Given any N states, the maximum entropy will always be log_2(N). You are given an entropy S which will have the constraint S <= log_2(N). The upper-bound corresponds to all probabilities being equal and the lower bound corresponds to one probability being 1. We also have the condition that the sum of all probabilities = 1 as a constraint.

From this description, and given your goal of maximizing ||p - p_S||_1, you are going to have some degrees of freedom if the entropy is in-between 0 and log_2(N) as a general statement. However bringing in the constraint of existing vector p will make the solution space a lot smaller, but it won't necessarily make it unique for the general case.

The reason intuitively for this is that you could for example swap probability values between different indices and the entropy wouldn't change. You also have the many degrees of freedom where you can lower one probability and make another one higher and do this in a myriad of ways without violating the constraints.

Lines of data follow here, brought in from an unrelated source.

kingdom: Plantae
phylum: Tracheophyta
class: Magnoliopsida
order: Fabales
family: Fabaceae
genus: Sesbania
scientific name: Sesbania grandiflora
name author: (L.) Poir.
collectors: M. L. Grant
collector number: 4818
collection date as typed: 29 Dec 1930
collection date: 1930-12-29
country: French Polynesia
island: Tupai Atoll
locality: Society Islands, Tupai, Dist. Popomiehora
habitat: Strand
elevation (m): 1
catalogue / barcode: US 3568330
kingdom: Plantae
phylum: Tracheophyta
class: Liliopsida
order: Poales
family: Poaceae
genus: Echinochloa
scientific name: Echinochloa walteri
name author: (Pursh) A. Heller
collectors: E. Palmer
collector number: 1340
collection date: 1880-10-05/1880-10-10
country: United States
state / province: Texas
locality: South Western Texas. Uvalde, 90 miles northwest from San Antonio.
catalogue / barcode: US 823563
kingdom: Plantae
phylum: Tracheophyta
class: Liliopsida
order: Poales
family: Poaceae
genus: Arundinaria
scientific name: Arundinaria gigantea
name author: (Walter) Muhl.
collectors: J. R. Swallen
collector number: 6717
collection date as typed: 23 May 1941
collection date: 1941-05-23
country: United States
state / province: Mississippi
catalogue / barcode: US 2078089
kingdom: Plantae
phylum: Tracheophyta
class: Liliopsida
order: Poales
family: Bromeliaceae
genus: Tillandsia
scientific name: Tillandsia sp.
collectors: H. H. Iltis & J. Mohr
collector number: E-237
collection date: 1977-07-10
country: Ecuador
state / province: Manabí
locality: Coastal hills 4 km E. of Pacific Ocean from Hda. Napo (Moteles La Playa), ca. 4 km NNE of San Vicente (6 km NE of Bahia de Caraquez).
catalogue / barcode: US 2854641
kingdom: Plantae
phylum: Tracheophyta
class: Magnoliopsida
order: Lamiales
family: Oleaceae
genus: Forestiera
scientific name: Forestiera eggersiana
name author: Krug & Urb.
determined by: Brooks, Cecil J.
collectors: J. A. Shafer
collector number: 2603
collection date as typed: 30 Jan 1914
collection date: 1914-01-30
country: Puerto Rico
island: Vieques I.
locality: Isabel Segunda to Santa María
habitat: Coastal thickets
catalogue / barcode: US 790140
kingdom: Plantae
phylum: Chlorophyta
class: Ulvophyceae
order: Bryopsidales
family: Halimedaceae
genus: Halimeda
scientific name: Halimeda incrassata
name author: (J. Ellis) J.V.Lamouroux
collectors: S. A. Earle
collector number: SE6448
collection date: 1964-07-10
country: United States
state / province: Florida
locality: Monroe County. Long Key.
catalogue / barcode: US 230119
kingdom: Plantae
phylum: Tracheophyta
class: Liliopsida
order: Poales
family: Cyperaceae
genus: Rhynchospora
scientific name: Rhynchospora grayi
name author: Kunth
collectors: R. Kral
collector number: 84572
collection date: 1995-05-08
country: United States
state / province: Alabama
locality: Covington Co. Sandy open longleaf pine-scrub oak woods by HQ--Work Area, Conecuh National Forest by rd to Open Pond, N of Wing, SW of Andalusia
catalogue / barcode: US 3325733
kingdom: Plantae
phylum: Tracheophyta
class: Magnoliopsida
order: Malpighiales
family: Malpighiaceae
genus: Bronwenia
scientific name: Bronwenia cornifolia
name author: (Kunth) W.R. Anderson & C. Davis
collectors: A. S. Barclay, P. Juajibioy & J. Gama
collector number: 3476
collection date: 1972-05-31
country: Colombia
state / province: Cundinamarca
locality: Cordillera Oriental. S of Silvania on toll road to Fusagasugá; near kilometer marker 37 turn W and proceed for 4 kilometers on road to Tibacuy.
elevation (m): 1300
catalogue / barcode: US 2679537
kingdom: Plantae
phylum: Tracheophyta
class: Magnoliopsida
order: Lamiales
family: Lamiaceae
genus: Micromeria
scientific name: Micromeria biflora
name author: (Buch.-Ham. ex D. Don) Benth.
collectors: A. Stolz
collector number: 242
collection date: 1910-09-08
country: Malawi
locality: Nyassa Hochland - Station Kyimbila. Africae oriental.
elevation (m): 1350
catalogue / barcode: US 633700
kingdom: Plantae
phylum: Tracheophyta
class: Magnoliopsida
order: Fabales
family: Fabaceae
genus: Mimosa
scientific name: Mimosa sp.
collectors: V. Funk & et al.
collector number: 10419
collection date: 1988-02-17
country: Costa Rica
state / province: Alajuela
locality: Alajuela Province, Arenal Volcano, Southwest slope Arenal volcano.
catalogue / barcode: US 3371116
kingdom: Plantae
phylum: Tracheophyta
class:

Given the above, you should introduce some more constraints to narrow down your solution space and the extra constraints should relate specifically to what you are trying to do: if for example you just wanted 'any' distribution that fit this criteria then you could construct a specific constraint where p_i+1 >= p_i which would force the solution space to shrink dramatically.

It would be useful for the readers to know some context for your problem to give further suggestions.